Part of the reason for the long lifetime of the processes might be that Dante has been designed to, when possible, avoid operations such as dynamic memory allocation, as they can often lead to gradual resource leaks and performance degradation when not implemented fully correct. This design choice in Dante can often make code less complicated, though the trade off is that it may use somewhat more memory than strictly necessary. The benefits can however likely be seen in the long lifetime of this Dante server instance; being able to handle a large amount of clients and traffic month after month.
In sum, there is nothing remarkable about the data from this machine. The machine is under load and it is able to handle the load with a good margin for spikes in client sessions and traffic. Both the machine and Dante appear to be running well, and there is no indication that it would not have continued to run for another year or two if we had not terminated it in order to test a new Dante version.

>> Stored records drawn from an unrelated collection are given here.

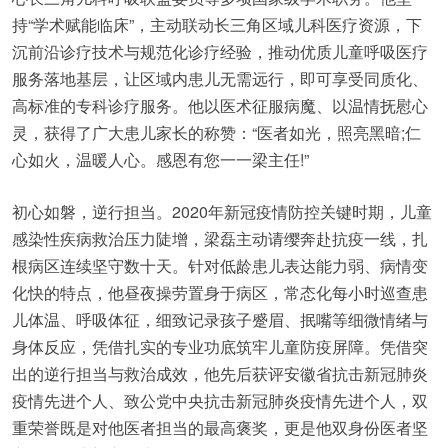
持“学术赋能临床”，主动联动长三角区域儿科医疗资源，下
沉前沿诊疗技术与规范化诊疗经验，推动优质儿童呼吸医疗
服务落地基层，让区域内患儿无需远行，即可享受同质化、
高标准的专科诊疗服务。他以医术征服病魔、以温情抚慰心
灵，获得了广大患儿家长的称赞：“医者如光，照亮黑暗;仁
心如火，温暖人心。感恩有您一一梁主任!”
初心如磐，逆行担当。2020年新冠疫情防控关键时期，儿童
感染性疾病救治压力陡增，梁磊主动请缨奔赴抗疫一线，扎
根病区连续坚守数十天。针对低龄患儿表达能力弱、病情变
化快的特点，他昼夜操劳置身于病区，常态化每小时巡查患
儿体温、呼吸体征，细致记录孩子蹙眉、抿嘴等细微情绪与
身体反应，凭借扎实的专业功底筑牢儿童防疫屏障。凭借突
出的逆行担当与救治成效，他先后获评安徽省抗击新冠肺炎
疫情先进个人、致公党中央抗击新冠肺炎疫情先进个人，双
重荣誉既是对他医者担当的最高褒奖，更是他双身份医者坚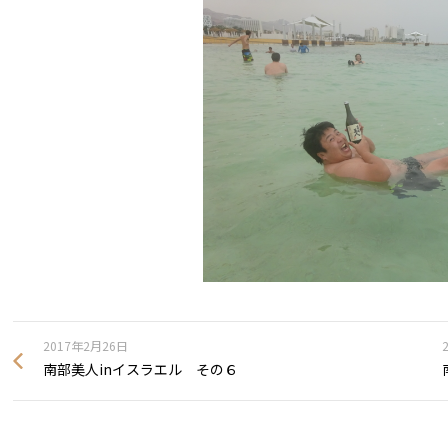
2017年2月26日
南部美人inイスラエル その６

This type of testing and analysis is essential for the development of well working software.
If you are in a situation where you can help us with this type of testing, feel free to contact us at the (non-public) email address email@example.com. While being able to access and test software remotely is very helpful, having access to performance data from a production environment is also very useful. We have a set of shell scripts that we use for data collection (based on tools such as ps, ifconfig, etc.). If you think you might be able to collect this type of system information from one of your systems running Dante, please feel free to contact us on the address above, and we will send you a copy of the scripts we use for this.
In addition to helping us produce releases that have fewer bugs, the Dante users that help us with testing benefit in that they are less likely to experience any unexpected problems and performance issues when they upgrade to the latest version, as we have already analyzed the performance of Dante on their machine.
They might also inspire us to write blog entries such as this (so please also let us know if publishing analysis results based on your data is ok or not if you send us any data).
Subject: When will you update Debian repository...
Date: May 2016
Hello, I'm using Debian Jessie and I was wondering; do you abandon debian?> ttps://packages.debian.org/search?keywords=dante-server I emailed them several times last year, and they still doesn't update it. I'm using 1.1(installed when Debian Wheezy era), and I think it's time to upgrade Debian repository. (And 1.1 has horrible bug that stop connection if the user upload big file using POST method to webserver)
Name: Inferno Nettverk A/S
Subject: Debian repository
Date: July 2016
The Dante packages included with distributions such as Debian are not maintained by us. Unfortunately, this means that sometimes only old versions of Dante are available. Version 1.1 of Dante is very old and we would recommend that you manually compile a newer version, if possible.